▶ Supplied data
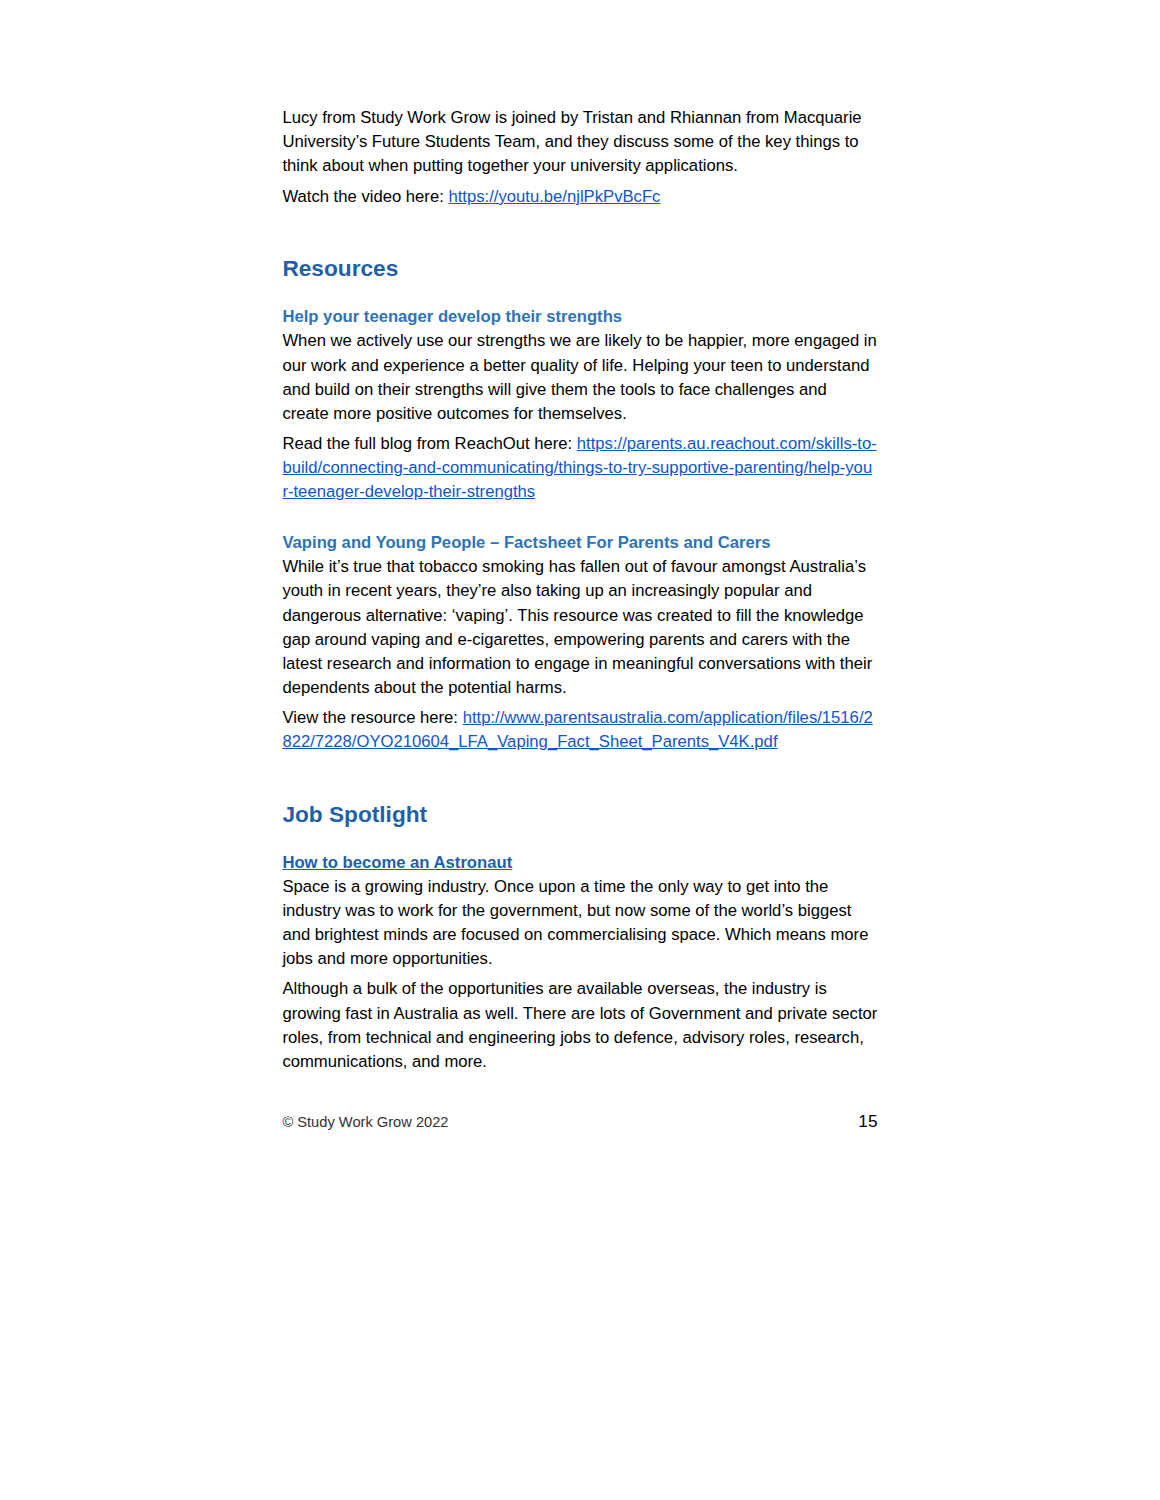Lucy from Study Work Grow is joined by Tristan and Rhiannan from Macquarie University’s Future Students Team, and they discuss some of the key things to think about when putting together your university applications.
Watch the video here: https://youtu.be/njlPkPvBcFc
Resources
Help your teenager develop their strengths
When we actively use our strengths we are likely to be happier, more engaged in our work and experience a better quality of life. Helping your teen to understand and build on their strengths will give them the tools to face challenges and create more positive outcomes for themselves.
Read the full blog from ReachOut here: https://parents.au.reachout.com/skills-to-build/connecting-and-communicating/things-to-try-supportive-parenting/help-your-teenager-develop-their-strengths
Vaping and Young People – Factsheet For Parents and Carers
While it’s true that tobacco smoking has fallen out of favour amongst Australia’s youth in recent years, they’re also taking up an increasingly popular and dangerous alternative: ‘vaping’. This resource was created to fill the knowledge gap around vaping and e-cigarettes, empowering parents and carers with the latest research and information to engage in meaningful conversations with their dependents about the potential harms.
View the resource here: http://www.parentsaustralia.com/application/files/1516/2822/7228/OYO210604_LFA_Vaping_Fact_Sheet_Parents_V4K.pdf
Job Spotlight
How to become an Astronaut
Space is a growing industry. Once upon a time the only way to get into the industry was to work for the government, but now some of the world’s biggest and brightest minds are focused on commercialising space. Which means more jobs and more opportunities.
Although a bulk of the opportunities are available overseas, the industry is growing fast in Australia as well. There are lots of Government and private sector roles, from technical and engineering jobs to defence, advisory roles, research, communications, and more.
© Study Work Grow 2022 15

▶ Your objective
Write down how many lines in the data contain "teenager". Add nothing else.

▶ Expected answer
2